Saturday, October 04, 2008

Are you on Facebook? And is it ruining your life?

I hardly check my Facebook and just keep hanging there for a virtual presence without much purpose. Anyway, thanks for those who have linked and requested as my 'friends', appreciate the gesture and will stay friends.

For those unfamiliar with this Internet phenomenon, Facebook is a website that allows users to set up a free personal web space where they can provide a little sketch of their life. They put together a profile page outlining their favourite TV shows, books and quotes with little blurbs about themselves explaining where they work or go to school, pictures, blogs and personalized message boards known as 'walls.'

Facebook and other social networks like My Space have truly redefined how we communicate and what constitutes community.
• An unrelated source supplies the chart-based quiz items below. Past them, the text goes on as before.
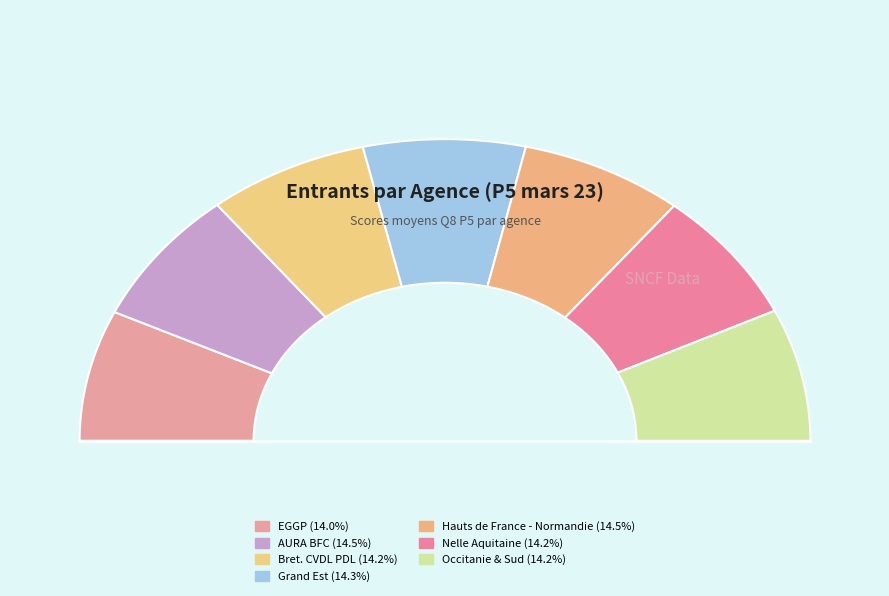

How much of the chart is everything except EGGP?

86.0%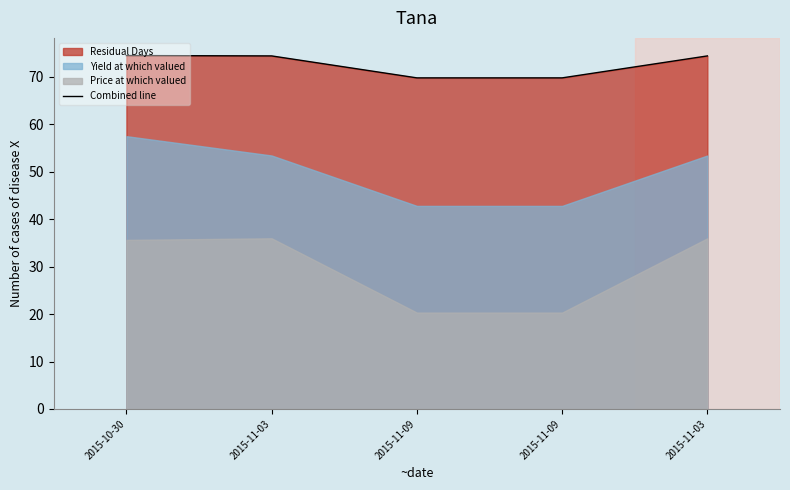

At which label is the value closest to 72?

2015-11-09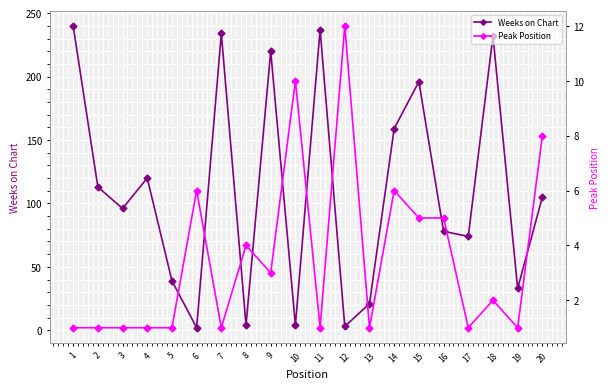

Reading right to left, extract all data points from this chart.

Weeks on Chart: 105	33	232	74	78	196	159	21	3	237	4	220	4	234	2	39	120	96	113	240
Peak Position: 8	1	2	1	5	5	6	1	12	1	10	3	4	1	6	1	1	1	1	1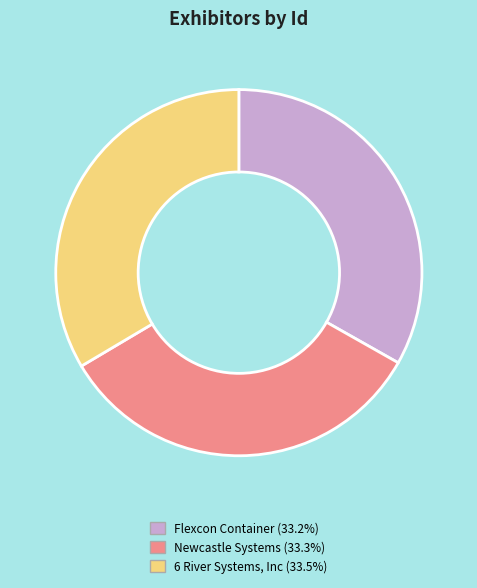

What is the ratio of the value at Newcastle Systems to the value at 6 River Systems, Inc?

1.0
On the one hand, it's fascinating to be a part of something so global and so immediate. The minute something occurs, there's a Facebook page on it. On the other hand, cyberspace is a fake reality and sometimes creates false connections. There's a reason we didn't stay in touch with all our old high school friends…

When Facebook was launched by Mark Zuckerberg in 2004 while attending Harvard University as a sophomore, it was designed as a way for college students to connect with each other. Users created a personal page and were able to accept or send out electronic 'friend' requests for people to be included in their networks. People who were 'friends' were able to keep tabs on people in their network, send messages and even connect with friends of friends. It was like an exclusive club, since it was open only to those with certain email addresses.

But as Facebook's popularity soared, its founders sought to expand its audience. In 2005, it allowed high school students to sign on. But it was the 2006 decision to open it up to the general public that drew howls from its original audience and now facebook is the largest social networking with more than 100 million facebookers and has made Zuckerberg a young billionaire.

At the end of the day, Facebook is not a social activity, although it may be construed as such. Facebook means sitting at home alone in front of my laptop, reading about and staring at all the people I know, always separated by real time and virtual distance.

But in the face of that pervasive isolation and loneliness, I'm always just a click away from seeing my "friends"--the people who thought enough about me to confirm the fact that I knew them. They're all sitting there--a gallery of smiling faces arranged alphabetically that always make me feel better, even though that really shouldn't be the case.